Lorsque les distances deviennent trop longues pour nos pieds, nous utilisons les services d’un dala dala. C’est un camion doté d’un plateau rehaussé de planches ajourées et couvert d’un toit qui sert de galerie pour les marchandises. Deux bancs latéraux sont installés de part et d’autre de la benne. Inconfortable, étroit et bas de plafond, le dala dala est cependant un animal terriblement efficace. Pour l’attraper, il suffit de patienter sur le bord de la route principale et ne pas regarder sa montre. Il viendra. Il ne s’agit pas de savoir quand mais d’être seulement assuré de sa venue. Il viendra.

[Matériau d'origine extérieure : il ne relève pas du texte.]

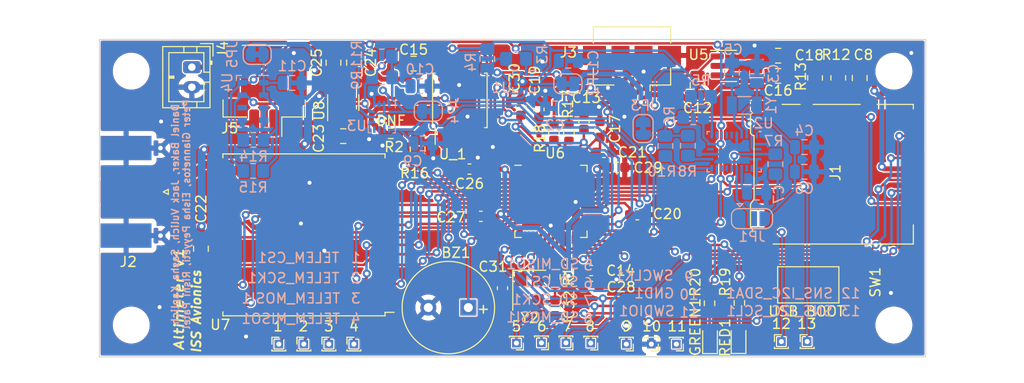
<source format=kicad_pcb>
(kicad_pcb (version 20211014) (generator pcbnew)

  (general
    (thickness 1.6)
  )

  (paper "A4")
  (layers
    (0 "F.Cu" signal)
    (31 "B.Cu" signal)
    (32 "B.Adhes" user "B.Adhesive")
    (33 "F.Adhes" user "F.Adhesive")
    (34 "B.Paste" user)
    (35 "F.Paste" user)
    (36 "B.SilkS" user "B.Silkscreen")
    (37 "F.SilkS" user "F.Silkscreen")
    (38 "B.Mask" user)
    (39 "F.Mask" user)
    (40 "Dwgs.User" user "User.Drawings")
    (41 "Cmts.User" user "User.Comments")
    (42 "Eco1.User" user "User.Eco1")
    (43 "Eco2.User" user "User.Eco2")
    (44 "Edge.Cuts" user)
    (45 "Margin" user)
    (46 "B.CrtYd" user "B.Courtyard")
    (47 "F.CrtYd" user "F.Courtyard")
    (48 "B.Fab" user)
    (49 "F.Fab" user)
    (50 "User.1" user)
    (51 "User.2" user)
    (52 "User.3" user)
    (53 "User.4" user)
    (54 "User.5" user)
    (55 "User.6" user)
    (56 "User.7" user)
    (57 "User.8" user)
    (58 "User.9" user)
  )

  (setup
    (stackup
      (layer "F.SilkS" (type "Top Silk Screen"))
      (layer "F.Paste" (type "Top Solder Paste"))
      (layer "F.Mask" (type "Top Solder Mask") (thickness 0.01))
      (layer "F.Cu" (type "copper") (thickness 0.035))
      (layer "dielectric 1" (type "core") (thickness 1.51) (material "FR4") (epsilon_r 4.5) (loss_tangent 0.02))
      (layer "B.Cu" (type "copper") (thickness 0.035))
      (layer "B.Mask" (type "Bottom Solder Mask") (thickness 0.01))
      (layer "B.Paste" (type "Bottom Solder Paste"))
      (layer "B.SilkS" (type "Bottom Silk Screen"))
      (copper_finish "None")
      (dielectric_constraints no)
    )
    (pad_to_mask_clearance 0)
    (grid_origin 135.06 95.93)
    (pcbplotparams
      (layerselection 0x00010fc_ffffffff)
      (disableapertmacros false)
      (usegerberextensions false)
      (usegerberattributes true)
      (usegerberadvancedattributes true)
      (creategerberjobfile true)
      (svguseinch false)
      (svgprecision 6)
      (excludeedgelayer true)
      (plotframeref false)
      (viasonmask false)
      (mode 1)
      (useauxorigin false)
      (hpglpennumber 1)
      (hpglpenspeed 20)
      (hpglpendiameter 15.000000)
      (dxfpolygonmode true)
      (dxfimperialunits true)
      (dxfusepcbnewfont true)
      (psnegative false)
      (psa4output false)
      (plotreference true)
      (plotvalue true)
      (plotinvisibletext false)
      (sketchpadsonfab false)
      (subtractmaskfromsilk false)
      (outputformat 1)
      (mirror false)
      (drillshape 0)
      (scaleselection 1)
      (outputdirectory "../../../../ISS MK4 Gerbers/Altimeter Gerbs/")
    )
  )

  (net 0 "")
  (net 1 "GND")
  (net 2 "Net-(C24-Pad2)")
  (net 3 "Net-(J4-Pad1)")
  (net 4 "Net-(JP1-Pad2)")
  (net 5 "unconnected-(U8-Pad3)")
  (net 6 "/PWM_BUZZ")
  (net 7 "Net-(C1-Pad1)")
  (net 8 "Net-(C3-Pad1)")
  (net 9 "Net-(C4-Pad1)")
  (net 10 "Net-(C5-Pad1)")
  (net 11 "Net-(C7-Pad1)")
  (net 12 "/3V3")
  (net 13 "Net-(C11-Pad2)")
  (net 14 "/1V1")
  (net 15 "Net-(C16-Pad2)")
  (net 16 "/VBAT")
  (net 17 "Net-(J1-Pad1)")
  (net 18 "/SPI_SDCARD_CS")
  (net 19 "/SPI_SDCARD_MOSI")
  (net 20 "/SPI_SDCARD_SCK")
  (net 21 "/SPI_SDCARD_MISO")
  (net 22 "Net-(J1-Pad8)")
  (net 23 "/USB_D-")
  (net 24 "/USB_D+")
  (net 25 "unconnected-(J3-Pad4)")
  (net 26 "/SNS_I2C_SDA")
  (net 27 "/BNO086_BOOT")
  (net 28 "Net-(R10-Pad1)")
  (net 29 "Net-(R17-Pad2)")
  (net 30 "Net-(R18-Pad2)")
  (net 31 "/LED_1")
  (net 32 "/LED_2")
  (net 33 "/SWCLK")
  (net 34 "/SWDIO")
  (net 35 "/TELEM_CS")
  (net 36 "/TELEM_MISO")
  (net 37 "/TELEM_MOSI")
  (net 38 "/TELEM_SCK")
  (net 39 "/KX134_INT1")
  (net 40 "/KX134_INT2")
  (net 41 "unconnected-(U1-Pad11)")
  (net 42 "unconnected-(U2-Pad11)")
  (net 43 "/BNO086_INT")
  (net 44 "unconnected-(U2-Pad18)")
  (net 45 "/LSM6DSLTR_INT1")
  (net 46 "/LSM6DSLTR_INT2")
  (net 47 "unconnected-(U4-Pad6)")
  (net 48 "unconnected-(U5-Pad3)")
  (net 49 "/TELEM_INT")
  (net 50 "/TELEM_RST")
  (net 51 "/TELEM_GPIO_1")
  (net 52 "/TELEM_GPIO_2")
  (net 53 "/TELEM_GPIO_3")
  (net 54 "/TELEM_GPIO_4")
  (net 55 "/XIN")
  (net 56 "/XOUT")
  (net 57 "unconnected-(U6-Pad26)")
  (net 58 "/TELEM_GPIO_5")
  (net 59 "unconnected-(U6-Pad38)")
  (net 60 "unconnected-(U6-Pad39)")
  (net 61 "unconnected-(U6-Pad40)")
  (net 62 "unconnected-(U6-Pad41)")
  (net 63 "/QSPI_SD3")
  (net 64 "/QSPI_SCLK")
  (net 65 "/QSPI_SD0")
  (net 66 "/QSPI_SD2")
  (net 67 "/QSPI_SD1")
  (net 68 "/SNS_I2C_SCL")
  (net 69 "Net-(C10-Pad2)")
  (net 70 "Net-(C12-Pad1)")
  (net 71 "Net-(GREEN1-Pad2)")
  (net 72 "Net-(R8-Pad1)")
  (net 73 "Net-(R19-Pad2)")
  (net 74 "/QSPI_SS")
  (net 75 "/XTAL Resistor")
  (net 76 "Net-(U7-Pad9)")
  (net 77 "/SW_CS")

  (footprint "RF_Module:HOPERF_RFM9XW_SMD" (layer "F.Cu") (at 122.225 108.45 180))

  (footprint "Connector_PinHeader_1.00mm:PinHeader_1x01_P1.00mm_Vertical" (layer "F.Cu") (at 145.951 119.255 180))

  (footprint "Capacitor_SMD:C_0805_2012Metric" (layer "F.Cu") (at 161.55 93.475 -90))

  (footprint "Connector_PinHeader_1.00mm:PinHeader_1x01_P1.00mm_Vertical" (layer "F.Cu") (at 143.451 119.28 180))

  (footprint "Connector_PinHeader_1.00mm:PinHeader_1x01_P1.00mm_Vertical" (layer "F.Cu") (at 169.926 119.126))

  (footprint "Capacitor_SMD:C_0805_2012Metric" (layer "F.Cu") (at 127.225 91.225 -90))

  (footprint "Connector_Coaxial:SMA_Molex_73251-1153_EdgeMount_Horizontal" (layer "F.Cu") (at 106.17 104.15))

  (footprint "MountingHole:MountingHole_3.2mm_M3_ISO7380" (layer "F.Cu") (at 181.169 92.075))

  (footprint "Capacitor_SMD:C_0805_2012Metric" (layer "F.Cu") (at 169.6 92.55 180))

  (footprint "Resistor_SMD:R_0603_1608Metric" (layer "F.Cu") (at 165.73 115.26 -90))

  (footprint "Package_TO_SOT_SMD:SOT-23-5" (layer "F.Cu") (at 126.15 95.225 90))

  (footprint "MountingHole:MountingHole_3.2mm_M3_ISO7380" (layer "F.Cu") (at 181.169 117.475))

  (footprint "Capacitor_SMD:C_0603_1608Metric" (layer "F.Cu") (at 153.5 101.7))

  (footprint "Connector_PinHeader_1.00mm:PinHeader_1x01_P1.00mm_Vertical" (layer "F.Cu") (at 150.876 119.28 180))

  (footprint "Buzzer_Beeper:MagneticBuzzer_PUI_AT-0927-TT-6-R" (layer "F.Cu") (at 138.65 115.725 180))

  (footprint "Connector_Card:microSD_HC_Hirose_DM3AT-SF-PEJM5" (layer "F.Cu") (at 175.225 102.375 -90))

  (footprint "LED_SMD:LED_0603_1608Metric" (layer "F.Cu") (at 162.797 118.842 90))

  (footprint "Resistor_SMD:R_0805_2012Metric" (layer "F.Cu") (at 175.6092 92.7408 -90))

  (footprint "MountingHole:MountingHole_3.2mm_M3_ISO7380" (layer "F.Cu") (at 104.969 117.475))

  (footprint "MountingHole:MountingHole_3.2mm_M3_ISO7380" (layer "F.Cu") (at 104.969 92.075))

  (footprint "Resistor_SMD:R_0805_2012Metric" (layer "F.Cu") (at 173.2892 92.7508 -90))

  (footprint "Capacitor_SMD:C_0603_1608Metric" (layer "F.Cu") (at 150.2 97.1 90))

  (footprint "Connector_PinHeader_1.00mm:PinHeader_1x01_P1.00mm_Vertical" (layer "F.Cu") (at 124.714 119.38))

  (footprint "Resistor_SMD:R_0603_1608Metric" (layer "F.Cu") (at 147.2 98.1 -90))

  (footprint "Resistor_SMD:R_0603_1608Metric" (layer "F.Cu") (at 130.9 98.29))

  (footprint "Capacitor_SMD:C_0603_1608Metric" (layer "F.Cu") (at 143.9 95.7 90))

  (footprint "Connector_PinHeader_1.00mm:PinHeader_1x01_P1.00mm_Vertical" (layer "F.Cu") (at 154.432 119.38 180))

  (footprint "Crystal:Crystal_SMD_3225-4Pin_3.2x2.5mm" (layer "F.Cu") (at 144.74 113.99 -90))

  (footprint "Capacitor_SMD:C_0805_2012Metric" (layer "F.Cu") (at 177.7492 92.7608 90))

  (footprint "Capacitor_SMD:C_0805_2012Metric" (layer "F.Cu") (at 133.18 91.32 180))

  (footprint "Connector_PinHeader_1.00mm:PinHeader_1x01_P1.00mm_Vertical" (layer "F.Cu") (at 148.401 119.255 180))

  (footprint "Capacitor_SMD:C_0805_2012Metric" (layer "F.Cu") (at 111.93 109.84 -90))

  (footprint "Connector_USB:USB_Micro-B_Amphenol_10104110_Horizontal" (layer "F.Cu") (at 155 91.8 180))

  (footprint "Capacitor_SMD:C_0603_1608Metric" (layer "F.Cu") (at 139.9 106.6 180))

  (footprint "Capacitor_SMD:C_0603_1608Metric" (layer "F.Cu") (at 155.53 106.44))

  (footprint "Package_SO:SOIC-8_5.23x5.23mm_P1.27mm" (layer "F.Cu") (at 137.8 95 90))

  (footprint "Capacitor_SMD:C_0603_1608Metric" (layer "F.Cu") (at 142.06 113.78 90))

  (footprint "Capacitor_SMD:C_0603_1608Metric" (layer "F.Cu") (at 138.76 101.87 180))

  (footprint "Connector_PinHeader_1.00mm:PinHeader_1x01_P1.00mm_Vertical" (layer "F.Cu") (at 159.432 119.38 180))

  (footprint "Capacitor_SMD:C_0603_1608Metric" (layer "F.Cu") (at 150.93 113.61))

  (footprint "Resistor_SMD:R_0603_1608Metric" (layer "F.Cu") (at 148.7 98.2 -90))

  (footprint "LED_SMD:LED_0603_1608Metric" (layer "F.Cu") (at 165.646 118.832 90))

  (footprint "Capacitor_SMD:C_0603_1608Metric" (layer "F.Cu") (at 152.2 100.2))

  (footprint "Resistor_SMD:R_0603_1608Metric" (layer "F.Cu") (at 162.75 115.295 -90))

  (footprint "Capacitor_SMD:C_0805_2012Metric" (layer "F.Cu") (at 126.15 98.575))

  (footprint "Connector_PinHeader_1.00mm:PinHeader_1x01_P1.00mm_Vertical" (layer "F.Cu") (at 127.214 119.38))

  (footprint "Capacitor_SMD:C_0603_1608Metric" (layer "F.Cu") (at 145.7 95.9 90))

  (footprint "Connector_PinHeader_1.00mm:PinHeader_1x01_P1.00mm_Vertical" (layer "F.Cu") (at 119.714 119.38))

  (footprint "Capacitor_SMD:C_0603_1608Metric" (layer "F.Cu") (at 151.8 97.9 90))

  (footprint "Connector_PinHeader_1.00mm:PinHeader_1x01_P1.00mm_Vertical" (layer "F.Cu") (at 156.932 119.38 180))

  (footprint "Capacitor_SMD:C_0603_1608Metric" (layer "F.Cu") (at 150.92 112.02))

  (footprint "Package_DFN_QFN:QFN-56-1EP_7x7mm_P0.4mm_EP3.2x3.2mm" (layer "F.Cu") (at 146.9 105.1))

  (footprint "Package_TO_SOT_SMD:SOT-23-5" (layer "F.Cu") (at 164.65 91.55))

  (footprint "Capacitor_SMD:C_0603_1608Metric" (layer "F.Cu")
    (tedit 5F68FEEE) (tstamp e3c0a9ef-e93d-4fee-822a-388ea000213d)
    (at 147.31 115.75 90)
    (descr "Capacitor SMD 0603 (1608 Metric), square (rectangular) end terminal, IPC_7351 nominal, (Body size source: IPC-SM-782 page 76, https://www.pcb-3d.com/wordpress/wp-content/uploads/ipc-sm-782a_amendment_1_and_2.pdf), generated with kicad-footprint-generator")
    (tags "capacitor")
    (property "Sheetfile" "AltimeterV1.kicad_sch")
    (property "Sheetname" "")
    (path "/f0ec9f4f-69dd-4f07-80f9-5786d6d1bf57")
    (attr smd)
    (fp_text reference "C32" (at 0.31 1.42 90) (layer "F.SilkS")
      (effects (font (size 1 1) (thickness 0.15)))
      (tstamp d95ad0d2-7080-45fd-92ab-c30188d199c1)
    )
    (fp_text value "30pF" (at 0 1.43 90) (layer "F.Fab")
      (effects
... [1076953 chars truncated]
</source>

Et cet étirement du temps donne à la route une double fonction. Elle est classiquement un axe destiné à relier deux endroits mais elle représente également un lieu de rencontre essentiel. On achète, on vend, on discute affaires et on prend des nouvelles de la famille. On y joue quand on est un enfant, on y palabre lorsque l’âge vient. Deux jeunes gens se tournent autour. On comprend bien vite qu’ils n’attendent pas que le bus. Car accoudé au comptoir du bitume, si parfois l’on crie et l’on se querelle, il faut bien avouer que l’on s’aime, aussi, à l’ombre des manguiers.


Alors c’est une joie de sauter du dala dala et de dérouler à pied ce ruban de goudron même quand il est rectiligne, même quand il fait chaud, car il y a toujours quelque chose à voir, quelqu’un à saluer, un autre à croiser pour prendre de vos nouvelles.
On s’achète des graines de baobab enrobées de sucre à sucer, qui colorent durablement la langue et les doigts en rouge. Pour combien de temps ? Personne ne nous avait rien dit à ce sujet.

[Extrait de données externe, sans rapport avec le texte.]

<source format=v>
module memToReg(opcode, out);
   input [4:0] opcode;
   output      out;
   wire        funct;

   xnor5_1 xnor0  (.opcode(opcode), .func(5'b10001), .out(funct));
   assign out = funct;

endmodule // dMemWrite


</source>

En fin d’après-midi, la marée haute a fait disparaitre la plage et vient lécher les balustrades des maisons en avant poste. C’est à cette heure que les pêcheurs se rendent jusqu’à la barrière de corail. Cinq hommes constituent l’équipage d’une pirogue. La lourde voile blanche triangulaire nécessite d’être hissée par trois d’entre eux. Ensuite le bateau file sur les vagues. On suit en se baignant, les yeux à la hauteur de l’eau, les frêles trimarans qui s’amenuisent à l’horizon. Toutes les voiles du monde offrent un spectacle extraordinaire lorsqu’elles sont chargées de vent. Celles de Zanzibar revêtent un caractère tout particulier car elles n’existaient à nos yeux que dans les documentaires des écrans de télévisions ou dans nos têtes peuplées d’évasions. Aujourd’hui notre main en caressait le drap de toile juste avant qu’elles ne prennent la mer.


Drôle de sentiment de vivre dans le cliché d’un magazine de voyage.

Fin de parcours, la nuit va s’emparer sous peu du village. Un camion citerne passe sur l’étroit chemin de terre afin d’alimenter notre quartier en eau potable. Moment essentiel de la journée et point de retrouvaille de la communauté. S’en suivra un défilé de seaux et de récipients multicolores pour se partager le précieux liquide. Femmes et enfants sont à la tâche. Deux gamins trainent une bonbonne de vingt litres sur une planche reliée par une ficelle. Une femme, un seau sur la tête prend le chemin du retour.

Avant d’arriver à la maison, nous croisons une assemblée de danseuses sur une place ouverte sur la rue. Trois percussionnistes accompagnent un chanteur au micro. La sono produit un son de piètre qualité mais les chants doux et sereins, les danses joyeuses, le sourire des femmes n’ont que faire de la technique. On reste longtemps dans la rue à se gaver d’émotions, conscient que demain effacera tout. Les chants nous accompagneront jusqu’à une heure avancée de la nuit, comme une berceuse rassurante, une prière apaisante.

Nous vivons chez Simon dans le village de Jambiani. Une chambre avec un lit, une table à l’extérieur sous un toit de paille, coincés entre le rouleau des vagues et celui de la route, réveillés par le chant du coq et bercés par celui des hommes, repus de fruits et de soleil, nous vivons au cœur du monde, précisément là où tout se passe.